You might be thinking ‘well you would say all this—you are a therapist!’ However, I have a recent example that demonstrates some of the theory I outlined above. A new client came to a colleague after using AI as a psychotherapist. They came with reams and reams of information from the AI, as they had attempted to process their trauma at home. When my colleague dug into this, they had only been using the AI for a few days. The client had gone into their trauma way too fast and arrived at their first session dazed and staring into the middle distance. Fortunately the client had enough sense left to seek out a human therapist. My colleague was supportive of them—they were really trying to work on deep psychological wounds. They suggested to the client that one of the big differences is that with all the attunement and observing that the psychotherapist does during a session the therapist knows when to suggest that the client slow down and applies the brakes. The AI had no brakes, just more and more information. I suggested to my colleague that another issue is that AI is available 24/7, whereas the 167 hours between weekly sessions is needed for clients to process what goes on in a session. With AI’s constant availability there is no space for processing. As my own therapist says, ‘most of the healing happens between sessions’.
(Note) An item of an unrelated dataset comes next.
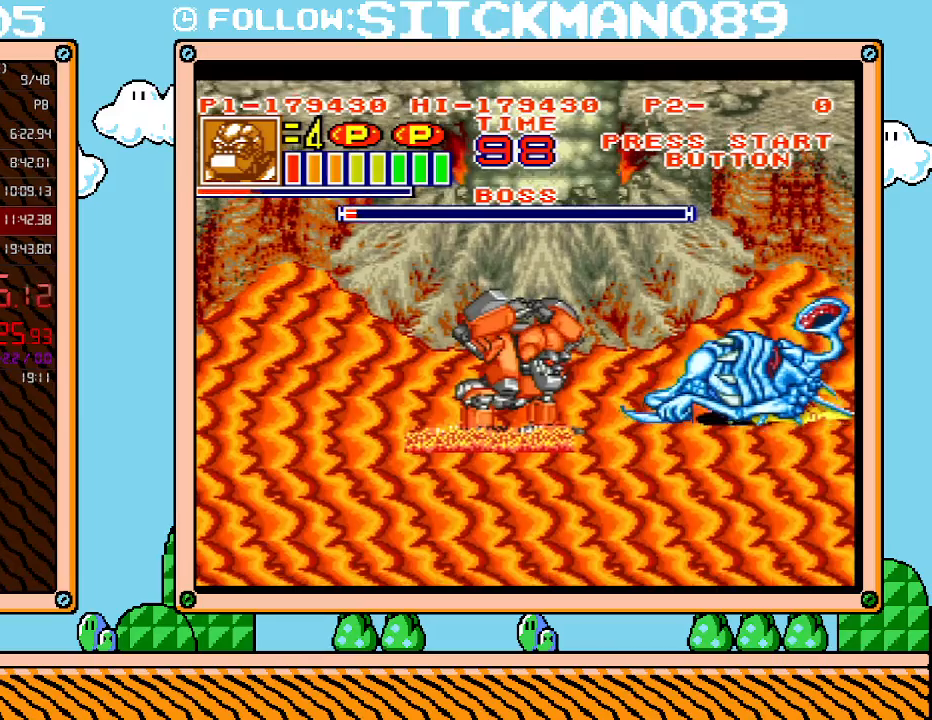
{"buttons": ["L1"], "events": []}
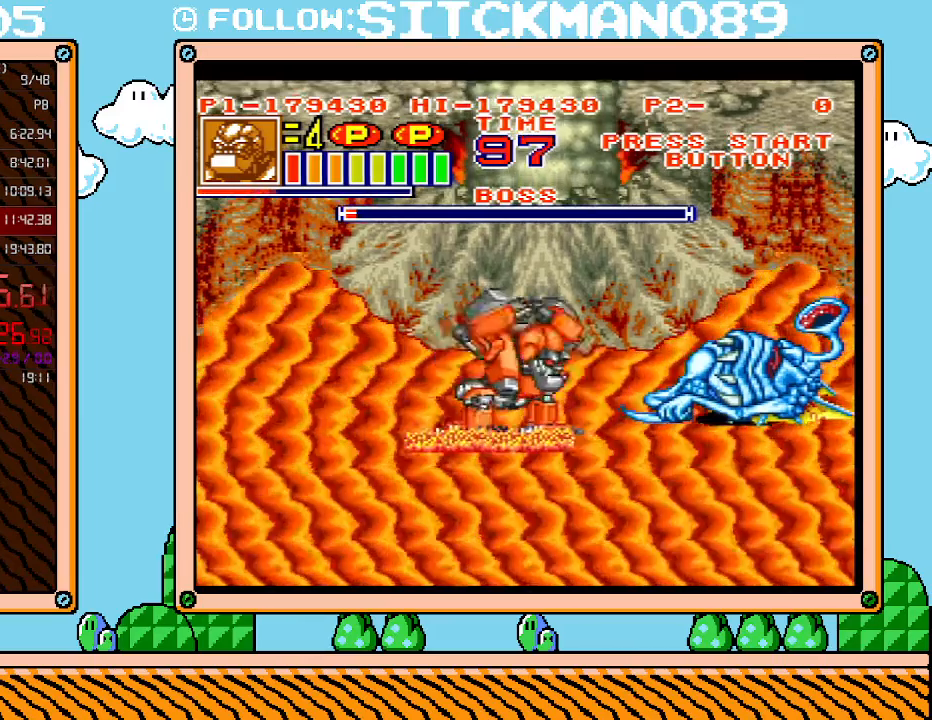
{"buttons": ["L1"], "events": []}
Ethical Concerns and Clinical Boundaries

There are further ethical concerns:

  • Confidentiality: AI interactions may be stored on external servers, with unclear data protections.
  • Accountability: AI is not a regulated profession. If harm occurs, there is no recourse.
  • Lack of Supervision: AI does not consult supervisors or peers; it cannot reflect on its mistakes or learn from them.
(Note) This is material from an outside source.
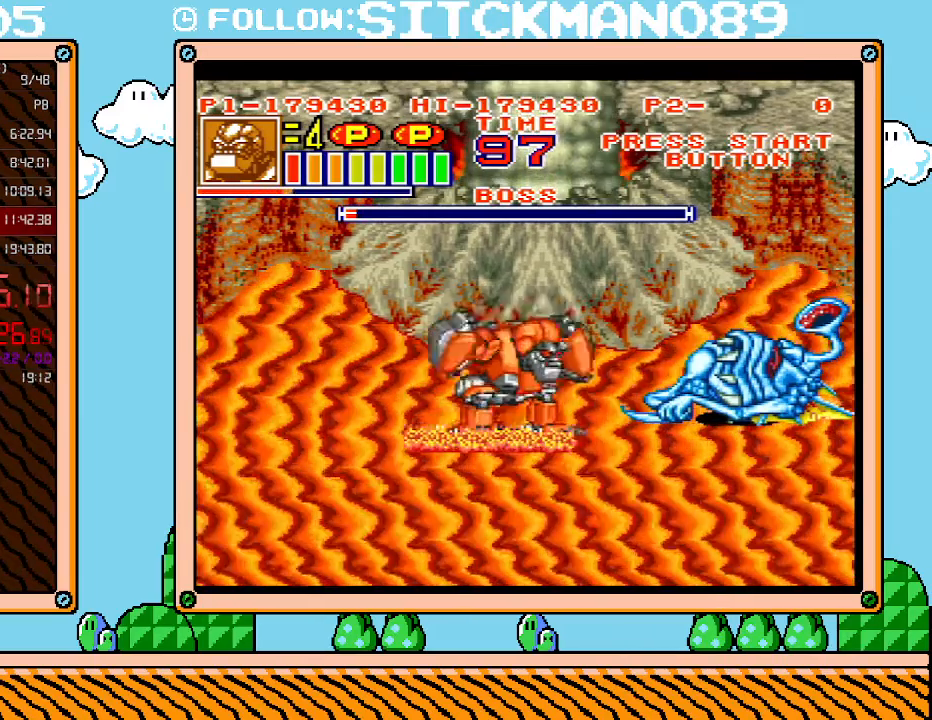
{"buttons": ["L1"], "events": []}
The Danger of Disembodied Therapy

AI-based therapy is entirely disembodied. There is no sense of presence, no shared room, no physical grounding. Somatic therapies, trauma-informed practices, and even the simple embodied presence of another human being are all absent. This can exacerbate disconnection from self—a common feature of trauma—and encourage intellectualisation rather than integration.

When Might AI Be Helpful?

There are, of course, low-risk uses of AI in mental health, including:

  • Mood tracking
  • Psychoeducation
  • Coping strategy reminders
  • Support outside of sessions (e.g. journaling prompts)
  • There is also the scheme SilverCloud, which gives clients immediate access to CBT. If they engage then human support becomes available at the 2 week stage.
  • An adjunct to human therapy, not a replacement

For neurodivergent clients, AI can offer non-judgemental, 24/7 access to information or structure. But even here, a trauma-informed therapist must guide its use carefully. I have found that some clients with ADHD really struggle with phone calls and prefer to book an initial session face-to-face, using an online booking system.

Conclusion

AI is not a therapist. While it can simulate conversation and even mirror some therapeutic language, it lacks the relational, embodied, and ethical foundations required for safe psychotherapy—especially with trauma clients. If the work goes too fast, without pacing, attunement, or resourcing, it can do real harm. Therapists, clients, and developers alike must proceed with caution, always prioritising safety, relationship, and ethics over technological excitement.


References

  • Porges, S. W. (2011). The Polyvagal Theory: Neurophysiological Foundations of Emotions, Attachment, Communication, Self-regulation. New York: W. W. Norton & Company.
  • Rothschild, B. (2000). The Body Remembers: The Psychophysiology of Trauma and Trauma Treatment. New York: W. W. Norton & Company.
  • Siegel, D. J. (2015). The Developing Mind: How Relationships and the Brain Interact to Shape Who We Are. New York: Guilford Press.
  • Stern, D. N. (2004). The Present Moment in Psychotherapy and Everyday Life. New York: W. W. Norton & Company.